• Job
Pick out every row below that contains the word "There" and copy each of those rows.

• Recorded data
>>>>>
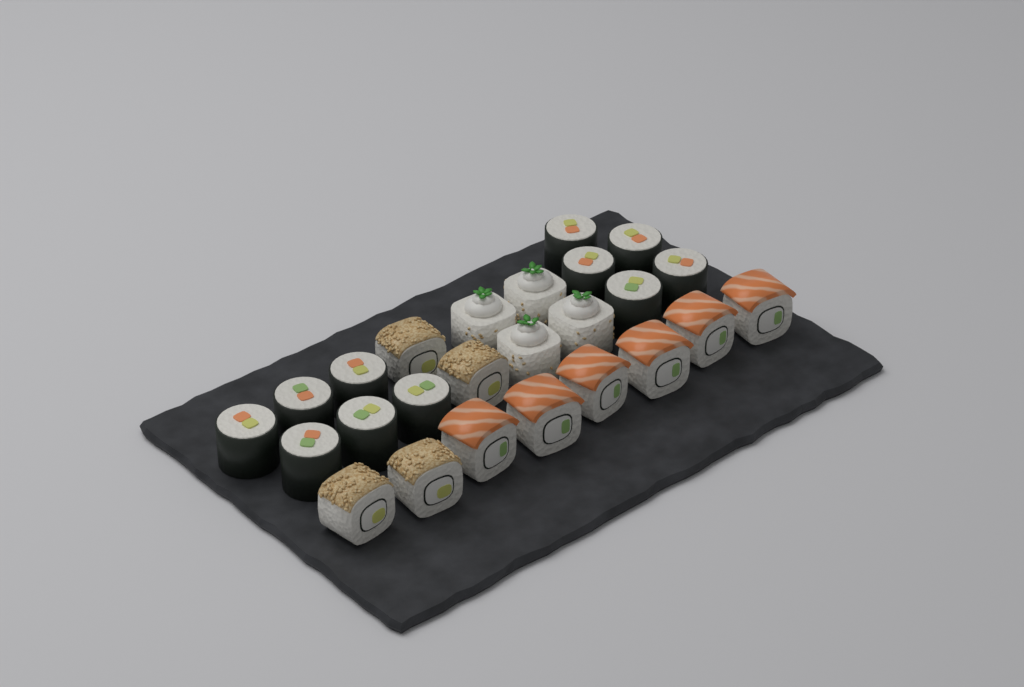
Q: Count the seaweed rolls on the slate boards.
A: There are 11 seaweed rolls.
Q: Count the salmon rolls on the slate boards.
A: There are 6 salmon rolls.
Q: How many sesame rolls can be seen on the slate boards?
<<<<<
• Solution to this problem
A: There are 11 seaweed rolls.
A: There are 6 salmon rolls.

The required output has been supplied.